Supplied material:
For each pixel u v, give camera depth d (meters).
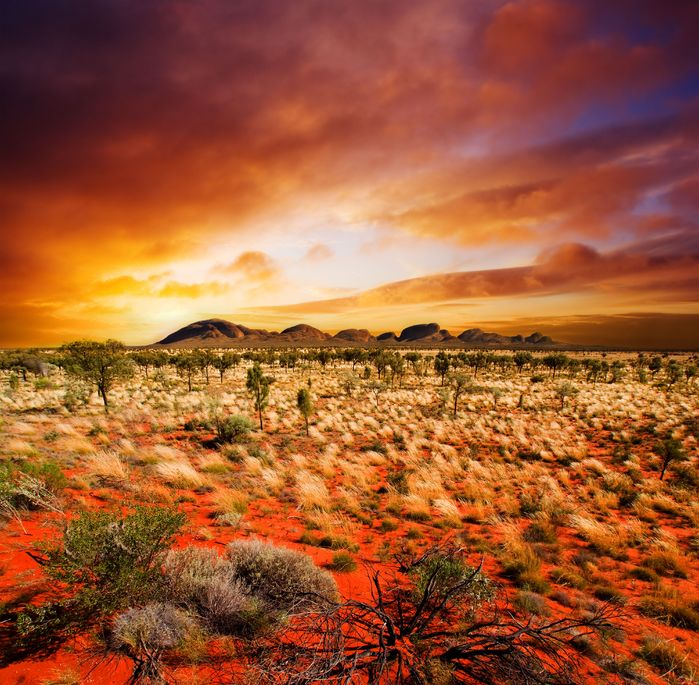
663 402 36.75
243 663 4.29
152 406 29.77
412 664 3.95
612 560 8.77
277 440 20.39
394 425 25.64
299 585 5.36
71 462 12.98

Work required: Repeat the records verbatim, excluding pictures.

Written reply:
For each pixel u v, give camera depth d (meters).
663 402 36.75
243 663 4.29
152 406 29.77
412 664 3.95
612 560 8.77
277 440 20.39
394 425 25.64
299 585 5.36
71 462 12.98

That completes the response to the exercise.